Given the ordered basis "B = \\{ a_1,a_2,a_3\\} = \\text{\\textbraceleft} \\begin{pmatrix}1\\\\0\\\\-1 \\end{pmatrix}, \\begin{pmatrix}1\\\\1\\\\1 \\end{pmatrix}, \\begin{pmatrix}1\\\\0\\\\0 \\end{pmatrix}\\text{\\textbraceright}"

then the expression of "v = \\begin{pmatrix}a\\\\b\\\\c \\end{pmatrix}" as a linear combination will be of the form

"\\begin{pmatrix}a\\\\b\\\\c \\end{pmatrix} = x\\begin{pmatrix}1\\\\0\\\\-1 \\end{pmatrix} + y\\begin{pmatrix}1\\\\1\\\\1 \\end{pmatrix} + z\\begin{pmatrix}1\\\\0\\\\0 \\end{pmatrix} = \\begin{pmatrix}x+y+z\\\\y\\\\-x+y \\end{pmatrix} \\text{ where } x,y,z \\in \\mathbb{R}"

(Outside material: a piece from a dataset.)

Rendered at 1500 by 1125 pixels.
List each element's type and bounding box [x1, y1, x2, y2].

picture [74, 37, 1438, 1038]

"\\begin{pmatrix}a\\\\b\\\\c \\end{pmatrix}= \\begin{pmatrix}x+y+z\\\\y\\\\-x+y \\end{pmatrix} \\text{then we have the system of equations below}"

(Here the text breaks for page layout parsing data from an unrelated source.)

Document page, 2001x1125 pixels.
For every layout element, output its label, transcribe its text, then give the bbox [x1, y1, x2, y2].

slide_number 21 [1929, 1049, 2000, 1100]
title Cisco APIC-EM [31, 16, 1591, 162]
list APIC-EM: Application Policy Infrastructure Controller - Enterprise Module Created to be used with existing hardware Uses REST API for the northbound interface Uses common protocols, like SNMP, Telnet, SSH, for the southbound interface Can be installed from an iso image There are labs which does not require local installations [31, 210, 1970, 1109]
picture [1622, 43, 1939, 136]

"\\begin{alignedat}{3} x+y+z = a \\dots(1)\\\\ y=b \\dots(2)\\\\-x+y=c \\dots(3)\\end{alignedat}"

"\\text{From (2) we have y=b; inserting this into (3) we have: }\\\\ -x+ b=c \\text{ then we have } -x=c-b\\\\\\text{then } x=b-c \\\\ \\text{Inserting the values of x and y into (1) we have }\\\\ (b-c)+b+z=a \\implies z+2b-c=a\\\\ \\implies z = a-2b+c"

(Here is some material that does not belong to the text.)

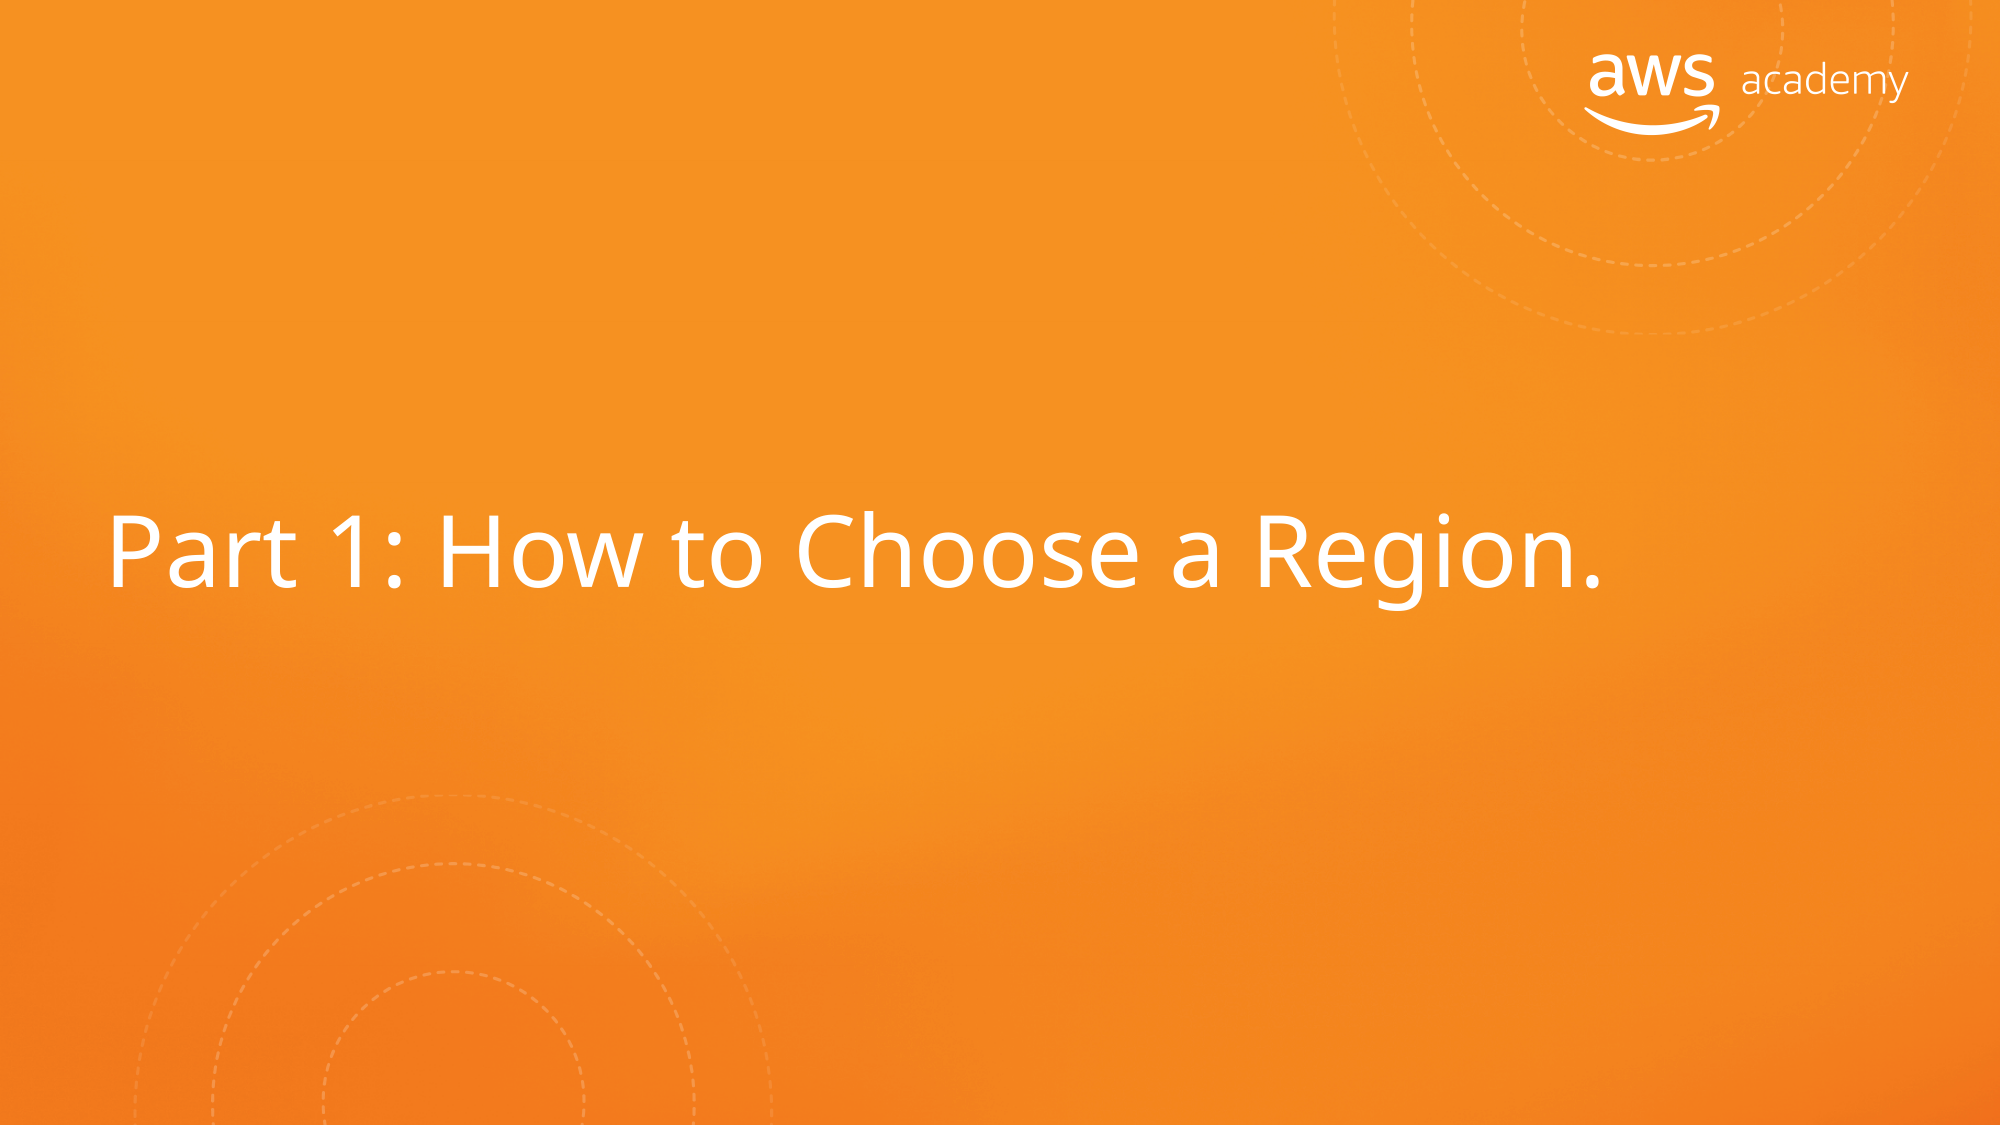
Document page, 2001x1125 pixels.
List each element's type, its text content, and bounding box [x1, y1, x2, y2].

title Part 1: How to Choose a Region. [89, 406, 1911, 704]
picture [0, 0, 2000, 1125]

"\\therefore x =b-c;y=b \\text{ and } z=a-2b+c"

"\\text{Therefore v as the linear combination of the ordered basis is given by } \\\\\n\\boxed{v=\\begin{pmatrix}a\\\\b\\\\c \\end{pmatrix} = (b-c)\\begin{pmatrix}1\\\\0\\\\-1 \\end{pmatrix} + b\\begin{pmatrix}1\\\\1\\\\1 \\end{pmatrix} + (a-2b+c)\\begin{pmatrix}1\\\\0\\\\0 \\end{pmatrix}}"